====== Source document

Some people say that the fact that Porter and others have been released shows that the system works. However, someone spending 16 years on death row for a crime he did not commit is not an example of the system working. When journalism students prove that police, prosecutors, judges, defense lawyers, and the entire legal system did not discover a man’s innocence and instead condemned him to die, the system is not working.

In Maryland, there were geographical and racial disparities that raised such questions that the governor finally declared a moratorium. Of 13 people on Maryland’s death row, nine are Black. Although 80 percent of the victims of murder in Maryland are Black, 90 percent of those on death row are there for crimes against white people. Baltimore County--the suburban area around Baltimore--has sent nine of the 13 people to death row.

You’ve written extensively about race, class, and the death penalty. What are the connections between them?

The death penalty is a direct descendent of slavery, lynching, and racial oppression that has been going on in this country since it was founded.

============
====== Records shown

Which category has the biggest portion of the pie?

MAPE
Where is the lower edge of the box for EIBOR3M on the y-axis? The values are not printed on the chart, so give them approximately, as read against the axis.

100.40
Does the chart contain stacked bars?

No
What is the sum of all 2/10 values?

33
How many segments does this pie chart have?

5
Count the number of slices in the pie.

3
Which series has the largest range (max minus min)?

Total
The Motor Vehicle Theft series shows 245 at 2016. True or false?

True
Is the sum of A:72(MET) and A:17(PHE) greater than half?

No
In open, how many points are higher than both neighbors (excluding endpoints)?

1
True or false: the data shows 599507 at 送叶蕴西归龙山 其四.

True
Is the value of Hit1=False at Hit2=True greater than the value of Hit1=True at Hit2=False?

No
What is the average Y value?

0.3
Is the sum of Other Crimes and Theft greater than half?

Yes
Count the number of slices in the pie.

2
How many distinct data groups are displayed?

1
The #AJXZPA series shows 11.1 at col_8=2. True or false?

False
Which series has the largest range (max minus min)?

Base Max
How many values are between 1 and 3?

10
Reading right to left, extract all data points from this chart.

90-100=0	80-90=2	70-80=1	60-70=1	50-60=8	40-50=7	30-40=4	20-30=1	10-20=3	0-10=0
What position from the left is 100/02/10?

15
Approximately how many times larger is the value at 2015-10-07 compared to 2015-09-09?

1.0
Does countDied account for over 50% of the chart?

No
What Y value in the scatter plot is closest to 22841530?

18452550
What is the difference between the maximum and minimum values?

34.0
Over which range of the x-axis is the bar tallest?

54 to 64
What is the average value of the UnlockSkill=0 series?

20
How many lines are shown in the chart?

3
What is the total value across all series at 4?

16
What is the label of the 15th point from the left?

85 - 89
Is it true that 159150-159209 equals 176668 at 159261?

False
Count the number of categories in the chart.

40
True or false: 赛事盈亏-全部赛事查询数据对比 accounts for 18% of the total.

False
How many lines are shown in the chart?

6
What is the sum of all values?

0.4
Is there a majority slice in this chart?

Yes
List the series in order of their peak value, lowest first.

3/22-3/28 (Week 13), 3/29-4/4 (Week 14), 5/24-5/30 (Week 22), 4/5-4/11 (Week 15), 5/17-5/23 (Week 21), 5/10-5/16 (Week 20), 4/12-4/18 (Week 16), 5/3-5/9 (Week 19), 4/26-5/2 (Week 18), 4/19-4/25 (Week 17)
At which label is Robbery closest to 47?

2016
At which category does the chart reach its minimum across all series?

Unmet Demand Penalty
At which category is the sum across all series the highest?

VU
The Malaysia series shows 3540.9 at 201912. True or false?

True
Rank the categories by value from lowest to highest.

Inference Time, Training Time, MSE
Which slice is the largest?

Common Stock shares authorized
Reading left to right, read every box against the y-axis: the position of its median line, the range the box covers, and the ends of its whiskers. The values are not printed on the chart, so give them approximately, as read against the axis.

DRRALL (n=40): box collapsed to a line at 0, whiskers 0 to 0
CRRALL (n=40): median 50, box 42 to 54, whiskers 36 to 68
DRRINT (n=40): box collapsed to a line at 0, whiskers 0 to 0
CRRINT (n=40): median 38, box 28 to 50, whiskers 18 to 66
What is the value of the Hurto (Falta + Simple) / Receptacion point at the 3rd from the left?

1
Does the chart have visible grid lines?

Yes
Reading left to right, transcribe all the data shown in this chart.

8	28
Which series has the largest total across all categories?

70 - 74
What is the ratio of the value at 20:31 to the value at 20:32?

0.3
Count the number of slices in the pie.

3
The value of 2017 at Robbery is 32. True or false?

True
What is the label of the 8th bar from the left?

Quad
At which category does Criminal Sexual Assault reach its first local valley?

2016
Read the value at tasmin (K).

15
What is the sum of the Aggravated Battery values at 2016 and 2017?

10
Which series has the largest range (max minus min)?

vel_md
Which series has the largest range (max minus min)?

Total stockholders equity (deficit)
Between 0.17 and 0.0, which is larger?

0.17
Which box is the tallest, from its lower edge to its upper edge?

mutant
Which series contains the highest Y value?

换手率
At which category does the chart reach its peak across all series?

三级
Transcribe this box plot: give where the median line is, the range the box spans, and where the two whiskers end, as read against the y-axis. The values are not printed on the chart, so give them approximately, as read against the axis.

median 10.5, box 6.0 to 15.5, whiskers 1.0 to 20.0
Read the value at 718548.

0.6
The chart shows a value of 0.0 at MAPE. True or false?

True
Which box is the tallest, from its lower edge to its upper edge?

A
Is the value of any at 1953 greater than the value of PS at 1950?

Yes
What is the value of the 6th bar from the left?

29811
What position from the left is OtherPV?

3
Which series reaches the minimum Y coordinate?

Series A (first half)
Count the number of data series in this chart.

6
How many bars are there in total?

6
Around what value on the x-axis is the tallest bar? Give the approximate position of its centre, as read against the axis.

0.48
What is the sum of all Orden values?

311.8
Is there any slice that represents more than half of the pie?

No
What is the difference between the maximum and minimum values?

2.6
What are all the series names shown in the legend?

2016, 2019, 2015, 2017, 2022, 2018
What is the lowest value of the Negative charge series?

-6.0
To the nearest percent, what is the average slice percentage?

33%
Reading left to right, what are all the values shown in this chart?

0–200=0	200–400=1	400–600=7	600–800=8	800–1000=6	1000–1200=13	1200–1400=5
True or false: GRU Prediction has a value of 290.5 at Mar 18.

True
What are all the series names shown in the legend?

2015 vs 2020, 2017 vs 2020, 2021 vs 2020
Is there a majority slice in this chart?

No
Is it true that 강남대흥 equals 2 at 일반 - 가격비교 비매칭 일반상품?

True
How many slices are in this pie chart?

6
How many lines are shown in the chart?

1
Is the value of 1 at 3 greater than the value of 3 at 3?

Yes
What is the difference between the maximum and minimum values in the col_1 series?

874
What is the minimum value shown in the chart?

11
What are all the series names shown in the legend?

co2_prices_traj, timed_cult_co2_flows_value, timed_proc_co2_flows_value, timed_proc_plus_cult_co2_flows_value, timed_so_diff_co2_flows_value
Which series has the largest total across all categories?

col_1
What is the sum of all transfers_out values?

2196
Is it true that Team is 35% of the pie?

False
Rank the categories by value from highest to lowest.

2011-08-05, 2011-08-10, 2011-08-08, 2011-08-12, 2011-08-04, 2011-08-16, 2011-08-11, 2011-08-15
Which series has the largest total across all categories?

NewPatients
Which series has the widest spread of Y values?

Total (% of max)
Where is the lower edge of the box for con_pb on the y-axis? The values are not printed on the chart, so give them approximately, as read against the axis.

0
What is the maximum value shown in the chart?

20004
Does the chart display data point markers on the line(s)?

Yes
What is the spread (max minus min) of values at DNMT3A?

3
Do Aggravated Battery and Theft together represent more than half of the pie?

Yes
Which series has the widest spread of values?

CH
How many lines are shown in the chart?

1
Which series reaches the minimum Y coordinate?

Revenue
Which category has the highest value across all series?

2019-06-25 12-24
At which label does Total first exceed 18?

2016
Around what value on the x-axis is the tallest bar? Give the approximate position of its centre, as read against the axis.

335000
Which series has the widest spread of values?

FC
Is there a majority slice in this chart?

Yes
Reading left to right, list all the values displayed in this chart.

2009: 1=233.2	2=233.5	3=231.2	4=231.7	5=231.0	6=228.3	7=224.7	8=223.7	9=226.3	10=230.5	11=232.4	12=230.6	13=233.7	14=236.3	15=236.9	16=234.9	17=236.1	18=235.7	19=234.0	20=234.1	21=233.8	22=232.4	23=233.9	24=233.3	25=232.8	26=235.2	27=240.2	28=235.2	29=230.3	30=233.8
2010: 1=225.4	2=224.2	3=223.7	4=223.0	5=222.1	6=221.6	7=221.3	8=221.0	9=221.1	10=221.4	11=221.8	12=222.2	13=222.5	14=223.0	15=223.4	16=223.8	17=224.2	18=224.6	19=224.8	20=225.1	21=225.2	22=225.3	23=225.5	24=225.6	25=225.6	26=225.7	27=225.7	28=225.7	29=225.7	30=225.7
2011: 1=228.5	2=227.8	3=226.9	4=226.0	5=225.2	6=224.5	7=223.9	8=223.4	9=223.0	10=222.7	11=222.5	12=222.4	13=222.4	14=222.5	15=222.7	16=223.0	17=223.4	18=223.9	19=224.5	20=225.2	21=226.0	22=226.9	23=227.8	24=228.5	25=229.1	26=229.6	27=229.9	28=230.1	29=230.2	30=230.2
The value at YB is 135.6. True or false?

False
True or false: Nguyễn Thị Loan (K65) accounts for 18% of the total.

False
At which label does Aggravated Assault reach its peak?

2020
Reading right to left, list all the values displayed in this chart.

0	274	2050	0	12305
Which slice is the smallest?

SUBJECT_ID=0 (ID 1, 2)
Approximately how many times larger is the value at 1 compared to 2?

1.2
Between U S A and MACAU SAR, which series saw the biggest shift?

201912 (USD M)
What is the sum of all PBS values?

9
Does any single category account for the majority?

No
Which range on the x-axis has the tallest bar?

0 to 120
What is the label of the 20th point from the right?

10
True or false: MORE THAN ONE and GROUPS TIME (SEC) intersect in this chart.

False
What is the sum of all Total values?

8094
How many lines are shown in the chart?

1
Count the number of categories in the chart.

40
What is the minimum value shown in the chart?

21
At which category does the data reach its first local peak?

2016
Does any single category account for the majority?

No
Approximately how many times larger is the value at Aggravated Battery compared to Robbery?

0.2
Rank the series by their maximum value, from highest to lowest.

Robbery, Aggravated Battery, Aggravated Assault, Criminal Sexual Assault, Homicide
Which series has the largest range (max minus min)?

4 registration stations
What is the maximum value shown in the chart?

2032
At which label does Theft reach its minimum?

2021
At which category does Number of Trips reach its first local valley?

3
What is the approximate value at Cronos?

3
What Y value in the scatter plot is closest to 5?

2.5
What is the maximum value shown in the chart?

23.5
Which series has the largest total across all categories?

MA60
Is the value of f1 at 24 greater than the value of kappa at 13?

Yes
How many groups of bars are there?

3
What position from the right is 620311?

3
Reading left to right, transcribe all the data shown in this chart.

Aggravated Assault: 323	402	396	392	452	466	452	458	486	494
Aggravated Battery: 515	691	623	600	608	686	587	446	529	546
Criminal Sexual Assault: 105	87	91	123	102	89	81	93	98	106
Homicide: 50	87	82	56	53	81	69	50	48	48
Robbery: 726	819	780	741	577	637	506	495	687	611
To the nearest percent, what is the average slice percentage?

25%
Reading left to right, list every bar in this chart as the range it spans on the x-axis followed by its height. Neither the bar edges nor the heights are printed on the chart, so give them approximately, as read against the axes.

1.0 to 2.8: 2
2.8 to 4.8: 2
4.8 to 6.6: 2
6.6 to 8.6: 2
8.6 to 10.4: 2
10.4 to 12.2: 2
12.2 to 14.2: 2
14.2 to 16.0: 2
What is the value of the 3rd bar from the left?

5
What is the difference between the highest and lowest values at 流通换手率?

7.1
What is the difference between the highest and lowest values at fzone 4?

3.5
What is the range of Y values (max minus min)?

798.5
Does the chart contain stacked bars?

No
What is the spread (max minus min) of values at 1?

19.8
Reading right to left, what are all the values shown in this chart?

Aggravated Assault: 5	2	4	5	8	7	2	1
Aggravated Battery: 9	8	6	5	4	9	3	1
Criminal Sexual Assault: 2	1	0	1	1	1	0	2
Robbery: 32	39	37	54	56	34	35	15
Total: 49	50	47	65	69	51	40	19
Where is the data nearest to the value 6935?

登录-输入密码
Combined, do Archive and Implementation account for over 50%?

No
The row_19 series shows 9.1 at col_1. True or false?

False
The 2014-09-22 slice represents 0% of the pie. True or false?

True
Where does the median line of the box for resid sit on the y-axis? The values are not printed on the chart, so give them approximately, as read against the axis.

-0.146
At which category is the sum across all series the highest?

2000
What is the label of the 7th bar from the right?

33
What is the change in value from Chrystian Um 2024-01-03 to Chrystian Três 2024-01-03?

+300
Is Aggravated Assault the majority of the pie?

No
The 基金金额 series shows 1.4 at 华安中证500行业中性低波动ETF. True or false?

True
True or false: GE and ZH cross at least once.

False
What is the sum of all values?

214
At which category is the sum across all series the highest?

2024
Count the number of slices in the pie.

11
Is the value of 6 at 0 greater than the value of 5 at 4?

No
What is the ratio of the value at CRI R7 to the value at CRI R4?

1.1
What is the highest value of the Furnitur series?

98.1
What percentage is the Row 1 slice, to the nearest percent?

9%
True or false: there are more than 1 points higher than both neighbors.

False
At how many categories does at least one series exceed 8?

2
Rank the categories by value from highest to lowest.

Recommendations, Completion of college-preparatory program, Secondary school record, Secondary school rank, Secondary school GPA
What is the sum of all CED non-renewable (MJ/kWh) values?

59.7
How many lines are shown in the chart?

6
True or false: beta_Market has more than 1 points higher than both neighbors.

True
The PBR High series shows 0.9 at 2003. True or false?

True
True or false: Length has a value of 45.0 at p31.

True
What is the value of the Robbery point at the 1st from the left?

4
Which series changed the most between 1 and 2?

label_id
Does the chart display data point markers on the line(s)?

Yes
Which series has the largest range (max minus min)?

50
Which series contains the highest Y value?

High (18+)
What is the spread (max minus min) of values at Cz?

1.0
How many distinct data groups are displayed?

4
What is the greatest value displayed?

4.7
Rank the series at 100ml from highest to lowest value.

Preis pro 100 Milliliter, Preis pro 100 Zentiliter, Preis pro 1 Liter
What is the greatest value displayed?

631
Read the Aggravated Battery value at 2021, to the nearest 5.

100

============

» **Problems to work on**
a - Reproduce the part of the death penalty passage that starts at "Some people say" and ends at "is not working.".
b - Pick up the death penalty passage after its final sentence and continue writing it.

» **Per-task outputs**
a -
Some people say that the fact that Porter and others have been released shows that the system works. However, someone spending 16 years on death row for a crime he did not commit is not an example of the system working. When journalism students prove that police, prosecutors, judges, defense lawyers, and the entire legal system did not discover a man’s innocence and instead condemned him to die, the system is not working.

b -
When the South was getting bad press for lynching people in the 1920s, ’30s, and ’40s, the perfunctory death penalty trial became a way of accomplishing the same thing. There are many examples where the authorities told the mob, "Let the courts take care of it." The understood message was that the person would be given a quick trial, appointed some incompetent lawyer and, after a perfunctory trial, sentenced to death and then hung, shot or electrocuted.

Race continues to be a major factor in determining who is sentenced to death, in part because of this history and in part because the courts are the part of society least affected by the civil rights movement. People of color are largely excluded from participating in the system as judges, jurors, prosecutors, and lawyers.

The two most important decisions in every death penalty case are made by the prosecutor. First, the prosecutor decides whether to seek the death penalty. The prosecutor always has discretion to seek or not to seek the death penalty. She is never required to seek death. Second, the prosecutor has complete discretion in deciding whether to offer a sentence less than death in exchange for a defendant’s guilty plea. The overwhelming majority of all criminal cases, including capital cases, are resolved not by trials, but by plea bargains. In the 38 states that have the death penalty, 97.5 percent of chief prosecutors are white. In 18 of the states, all of the prosecutors are white.

The primary connection between class and the death penalty is that those who cannot afford lawyers are often assigned lawyers who lack the skills, resources and often even the inclination to defend a death case.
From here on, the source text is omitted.